#### [Exercise A]
From the article on homeopathy in Kenya, list the severe side effects that the quoted passage says children have experienced.
#### [Exercise B]
Reproduce the part of the homeopathy article that begins at the words "Perhaps the lowest" and stops after "infections and vomiting.".
#### [Exercise C]
According to the homeopathy article, what country does homeopathy come from?

#### [Text block]
=== Begin Enclosure ===
Kenyans Smarter than Canadians on Homeopathy?

As Health Canada approves homeopathic remedies and Ontario lurches toward certifying homeopaths as health professionals, it seems that Kenya, of all places, is a more skeptical audience for old Western medicines like homeopathy. (Make no mistake, homeopathy is a Western medicine; German, to be precise.) Business Daily reports that “Kenyan patients yet to embrace homeopathy,” as though that is in fact a bad thing and that the backwards Kenyans will make progress on this in due course. I hope they never do. I don’t know what distilled water sells for in Africa, but with a GDP per capita of about $1600, I think they probably have more urgent priorities.

The article is a completely uncritical profile of Kenyan homeopathy. The Kenya Pharmaceutical Society chairman is brought in to opine that homeopathy might be useful for “psychomatic conditions.” If that’s a subtle reference to the fact that homeopathy has only a placebo effect, then in my opinion it’s too subtle. After my own conversation with a pharmacist about homeopathy (more on that in a couple of weeks), I am more convinced than ever that pharmacists, who are health professionals and trusted sources of medical information, need to be forthright.

Karanja also says that homeopathic drugs “are diluted to very little medicinal substances,” which is also factually incorrect. At standard dilutions, homeopathic drugs are so thin that it is statistically unlikely that a single molecule of the original substance is present in any given pill.

Perhaps the lowest point in the article, which as I’ve said is entirely uncritical (you can add the media to my list of professions that have grossly abdicated their responsibilities with regard to informing and educating the public) comes close to the end, when it implies that homeopathic medicines are dangerous when taken incorrectly:

Parents are lured into believing that homeopathy is a more natural form of treatment with minimal side effects, ignoring conventional medicines in the process. As a result, children have died while others have experienced severe side effects such as constipation, malnutrition, infections and vomiting.

It’s not scientifically possible to have a severe reaction to homeopathic medicine that includes the above. All of those things, including death, are probably the consequence of not properly treating whatever the initial disease was.
=== End Enclosure ===
#### [Recorded information]
=== Begin Enclosure ===
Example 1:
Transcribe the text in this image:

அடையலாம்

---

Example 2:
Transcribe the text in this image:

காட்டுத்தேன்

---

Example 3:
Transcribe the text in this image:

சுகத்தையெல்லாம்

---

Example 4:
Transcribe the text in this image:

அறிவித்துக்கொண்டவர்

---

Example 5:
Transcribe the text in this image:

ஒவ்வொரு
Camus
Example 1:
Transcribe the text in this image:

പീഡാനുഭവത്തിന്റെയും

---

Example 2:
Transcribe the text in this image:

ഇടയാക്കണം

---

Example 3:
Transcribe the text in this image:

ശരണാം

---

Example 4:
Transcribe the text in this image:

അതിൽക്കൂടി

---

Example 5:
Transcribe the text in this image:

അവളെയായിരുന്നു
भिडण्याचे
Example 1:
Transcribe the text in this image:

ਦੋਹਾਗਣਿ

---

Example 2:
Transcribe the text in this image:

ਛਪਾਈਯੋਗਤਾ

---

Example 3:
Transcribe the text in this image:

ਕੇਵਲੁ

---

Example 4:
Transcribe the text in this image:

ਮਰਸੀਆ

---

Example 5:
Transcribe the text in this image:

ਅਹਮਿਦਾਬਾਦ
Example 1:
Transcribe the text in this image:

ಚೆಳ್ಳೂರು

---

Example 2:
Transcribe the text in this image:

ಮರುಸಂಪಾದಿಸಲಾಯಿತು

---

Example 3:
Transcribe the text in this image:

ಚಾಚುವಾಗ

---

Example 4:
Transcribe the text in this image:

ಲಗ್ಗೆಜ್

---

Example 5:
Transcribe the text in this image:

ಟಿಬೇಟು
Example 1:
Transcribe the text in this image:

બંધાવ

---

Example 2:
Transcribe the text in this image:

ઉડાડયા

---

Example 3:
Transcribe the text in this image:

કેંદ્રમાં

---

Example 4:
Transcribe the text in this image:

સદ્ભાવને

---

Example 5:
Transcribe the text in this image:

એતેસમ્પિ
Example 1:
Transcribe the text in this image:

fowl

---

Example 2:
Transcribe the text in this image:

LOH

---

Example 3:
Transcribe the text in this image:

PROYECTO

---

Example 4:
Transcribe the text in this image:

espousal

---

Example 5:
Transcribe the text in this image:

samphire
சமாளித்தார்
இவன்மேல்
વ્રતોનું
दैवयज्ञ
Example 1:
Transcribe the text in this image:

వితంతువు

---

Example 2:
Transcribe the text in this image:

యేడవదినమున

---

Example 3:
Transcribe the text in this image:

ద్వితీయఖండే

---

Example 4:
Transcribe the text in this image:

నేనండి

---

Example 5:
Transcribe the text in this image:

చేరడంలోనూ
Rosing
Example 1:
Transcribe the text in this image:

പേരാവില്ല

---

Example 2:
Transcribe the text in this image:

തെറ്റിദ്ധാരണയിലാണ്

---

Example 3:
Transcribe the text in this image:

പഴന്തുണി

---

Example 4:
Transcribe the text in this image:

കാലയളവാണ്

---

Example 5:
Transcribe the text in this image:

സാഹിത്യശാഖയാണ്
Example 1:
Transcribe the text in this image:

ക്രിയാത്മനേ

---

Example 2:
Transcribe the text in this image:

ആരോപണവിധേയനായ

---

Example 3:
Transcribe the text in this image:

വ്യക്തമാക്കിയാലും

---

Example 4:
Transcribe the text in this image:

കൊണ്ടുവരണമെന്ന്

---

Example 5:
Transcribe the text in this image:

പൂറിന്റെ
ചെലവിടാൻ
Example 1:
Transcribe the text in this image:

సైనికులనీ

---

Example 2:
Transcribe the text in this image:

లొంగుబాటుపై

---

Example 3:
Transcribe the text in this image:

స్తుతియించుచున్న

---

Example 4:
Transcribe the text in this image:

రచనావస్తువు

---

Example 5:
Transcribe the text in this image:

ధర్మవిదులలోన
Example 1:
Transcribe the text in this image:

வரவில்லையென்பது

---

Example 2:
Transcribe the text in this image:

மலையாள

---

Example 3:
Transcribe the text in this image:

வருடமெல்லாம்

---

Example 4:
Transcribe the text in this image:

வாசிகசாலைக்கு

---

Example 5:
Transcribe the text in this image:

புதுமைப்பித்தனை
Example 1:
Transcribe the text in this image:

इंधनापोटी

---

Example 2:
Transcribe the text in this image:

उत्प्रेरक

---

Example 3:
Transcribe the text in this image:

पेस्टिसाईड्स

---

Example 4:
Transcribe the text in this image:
=== End Enclosure ===
#### [Output A]
constipation, malnutrition, infections, vomiting

#### [Output B]
Perhaps the lowest point in the article, which as I’ve said is entirely uncritical (you can add the media to my list of professions that have grossly abdicated their responsibilities with regard to informing and educating the public) comes close to the end, when it implies that homeopathic medicines are dangerous when taken incorrectly:

Parents are lured into believing that homeopathy is a more natural form of treatment with minimal side effects, ignoring conventional medicines in the process. As a result, children have died while others have experienced severe side effects such as constipation, malnutrition, infections and vomiting.

#### [Output C]
Germany